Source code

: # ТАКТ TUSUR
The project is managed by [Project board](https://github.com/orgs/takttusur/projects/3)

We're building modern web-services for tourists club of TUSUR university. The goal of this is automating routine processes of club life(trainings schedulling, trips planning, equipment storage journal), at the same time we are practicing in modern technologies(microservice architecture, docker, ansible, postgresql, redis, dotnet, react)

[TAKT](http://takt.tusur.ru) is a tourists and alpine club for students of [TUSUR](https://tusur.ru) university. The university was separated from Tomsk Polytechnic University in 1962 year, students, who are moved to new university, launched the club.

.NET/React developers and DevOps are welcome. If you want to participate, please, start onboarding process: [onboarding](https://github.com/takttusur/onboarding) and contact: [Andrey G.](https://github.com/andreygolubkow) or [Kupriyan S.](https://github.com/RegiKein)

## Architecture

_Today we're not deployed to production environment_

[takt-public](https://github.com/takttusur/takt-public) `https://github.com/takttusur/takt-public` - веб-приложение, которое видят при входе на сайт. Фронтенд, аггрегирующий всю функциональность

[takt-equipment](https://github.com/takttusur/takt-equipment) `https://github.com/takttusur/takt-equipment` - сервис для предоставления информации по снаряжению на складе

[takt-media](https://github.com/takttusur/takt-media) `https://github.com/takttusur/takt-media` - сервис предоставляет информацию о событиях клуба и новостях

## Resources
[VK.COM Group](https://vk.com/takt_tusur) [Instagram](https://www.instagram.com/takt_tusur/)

++++

_WORK ITEM:_ The lines to output run from the one containing "## Resources" through the last line of the records above; repeat them exactly and nothing more.

_EXERCISE ANSWER:_
## Resources
[VK.COM Group](https://vk.com/takt_tusur) [Instagram](https://www.instagram.com/takt_tusur/)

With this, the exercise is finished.